Rather than simply donating money, many HNIs now want to:

 


  • understand deployment,

  • monitor impact,

  • strengthen delivery systems,

  • and improve long-term outcomes.

 


Another major shift is where the money is flowing.

 


While:

 


education,


healthcare,


and poverty alleviation


remain dominant philanthropic sectors, newer areas are rapidly attracting wealthy donors.

 


Funding toward: art and culture rose 166%, while environment, climate, and sustainability initiatives saw 121% growth in FY25, led by the likes of Reliance Foundation and the Kamath brothers.

 


The trend suggests India’s wealthy are becoming more sophisticated about:

 


climate risk,


sustainability,


cultural preservation,


and social infrastructure gaps.

 


Are philanthropic structures in India evolving fast enough to match the ambitions of modern HNI donors?

 


“Most givers now have realised that funding immediate distress relief is as important as creating and strengthening systems that have the power to alleviate these stresses systemically. For that, I always suggest a portfolio approach to philanthropy. Much like a smart investment portfolio doesn’t focus only on large-cap or mid-cap investments, philanthropy too needs a balanced blend.
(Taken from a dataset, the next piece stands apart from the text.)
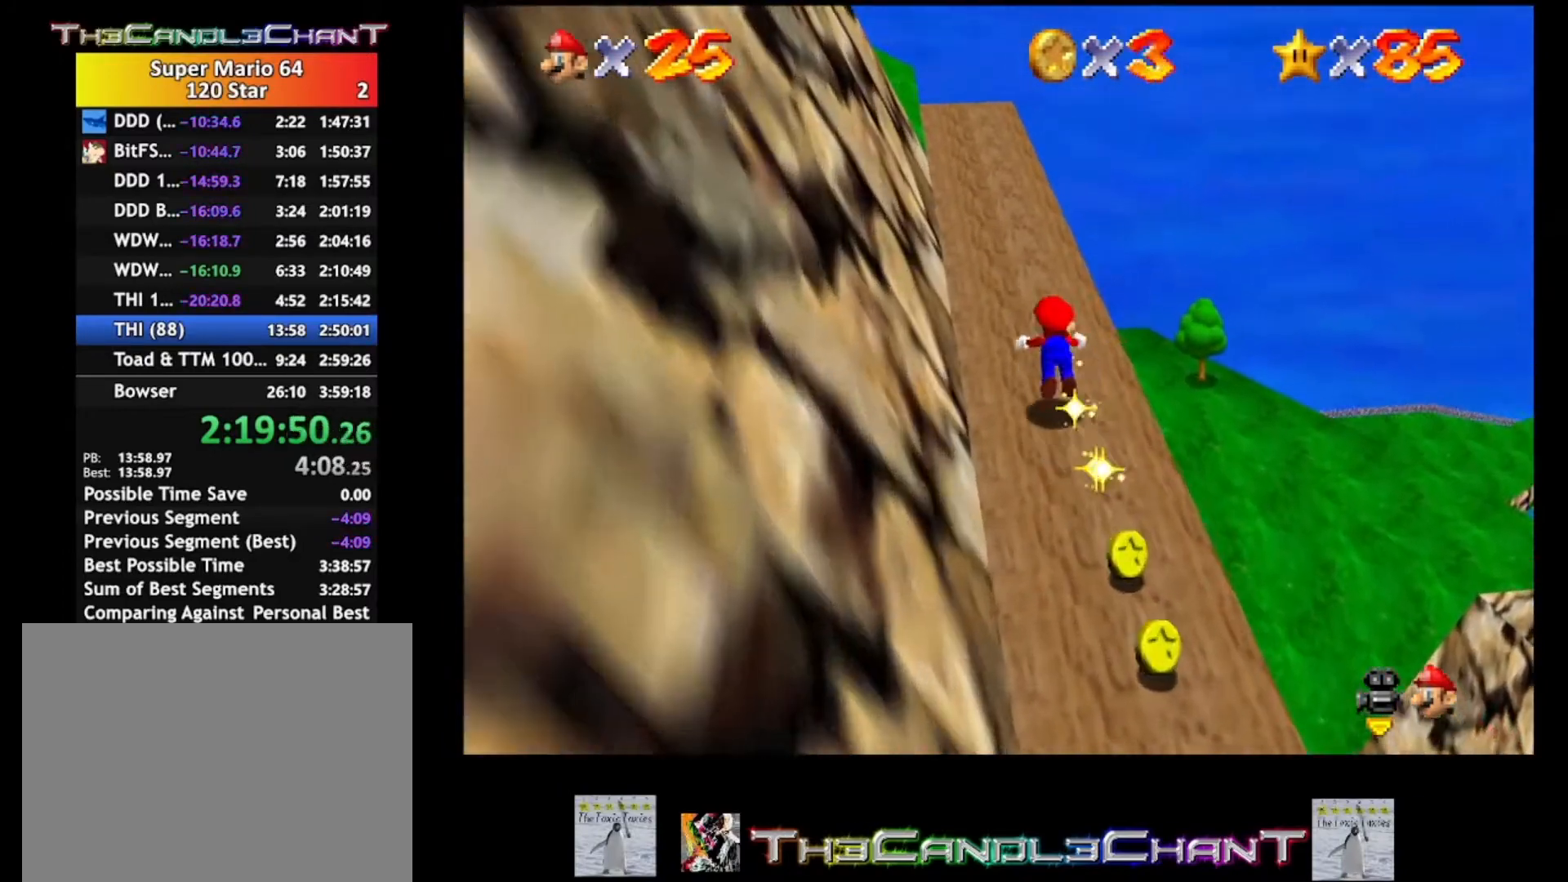
{"buttons": [], "left_stick": "up", "right_stick": "center", "events": [[33, "X", "up"], [333, "A", "down"], [333, "X", "down"], [367, "A", "up"], [433, "X", "up"]]}
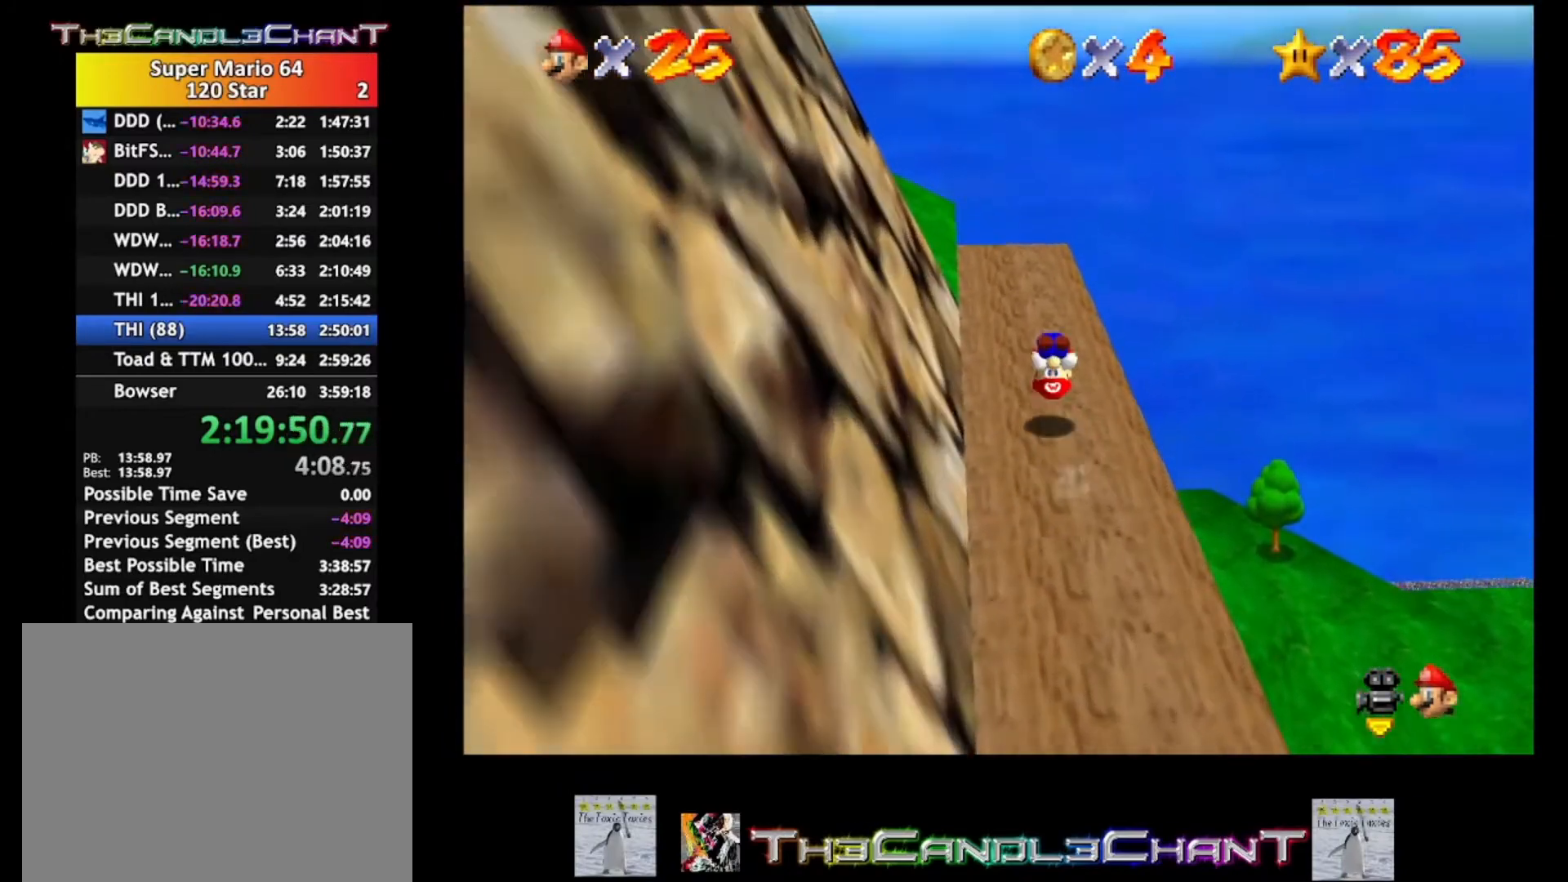
{"buttons": [], "left_stick": "up-left", "right_stick": "center", "events": [[400, "left_stick", "up-left"]]}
You need some safe, visible bets, some experimental plays, and some investments that may feel unfamiliar but could create entirely new pathways for impact,” explains Mulla.

 


Ideally, portfolios should carry a mix:


  • 20% in high-visibility initiatives that build momentum and public confidence,

  • 30% in emerging or unconventional ideas that push the sector forward,

  • another 20% in work most people may never have heard of before — grassroots, early- stage, deeply local efforts that often hold the seeds of long-term transformation.

 


Mulla noted that wealthy donors today are far more comfortable funding:

 


organisational capacity building,


staff salaries,


systems strengthening,


technology,


and operational infrastructure,


areas that were previously difficult to raise money for.

 


A decade ago, convincing a donor to fund NGO salaries or backend infrastructure was often challenging because such expenses lacked visible branding or emotional appeal.

 


That mindset is changing.

 


Today’s donors increasingly understand that:


 long-term social impact often depends less on headline projects and more on strengthening institutions and delivery systems.

 


Interestingly, data also shows that India’s biggest givers are not always its richest.

 


According to EdelGive Foundation:

 


affluent individuals and HNIs with wealth between:


₹200 crore and ₹1,000 crore


show a higher “propensity to give” relative to their net worth compared to ultra-rich billionaires.

 


While UHNIs contribute larger absolute sums:

 


affluent HNIs reportedly donate nearly:


0.7% of their net worth,


compared to:


roughly 0.1% among UHNIs.

 


That suggests philanthropy in India is broadening beyond legacy billionaire families toward:

 


  • first-generation entrepreneurs,

  • startup founders,

  • professionals,

  • and self-made wealth creators.

 


In fact:

 


the number of self-made philanthropists rose to:


101 in 2025,


up from:


65 in 2023.

 


The evolution mirrors broader changes taking place in India’s wealth landscape itself.

 


As wealth creation accelerates through:

 


  • startups,

  • financial markets,

  • technology,

  • manufacturing,

  • and global businesses,


a younger generation of wealthy Indians is emerging with different attitudes toward:


legacy,


social responsibility,


and capital allocation.

 


he bigger story, however, may be psychological.

 


India’s wealthy are no longer just asking:


 “How much should we give?”

 


Increasingly, they are asking:


 “How can capital create compounding social returns?”

 


And that shift may fundamentally reshape the future of philanthropy in India.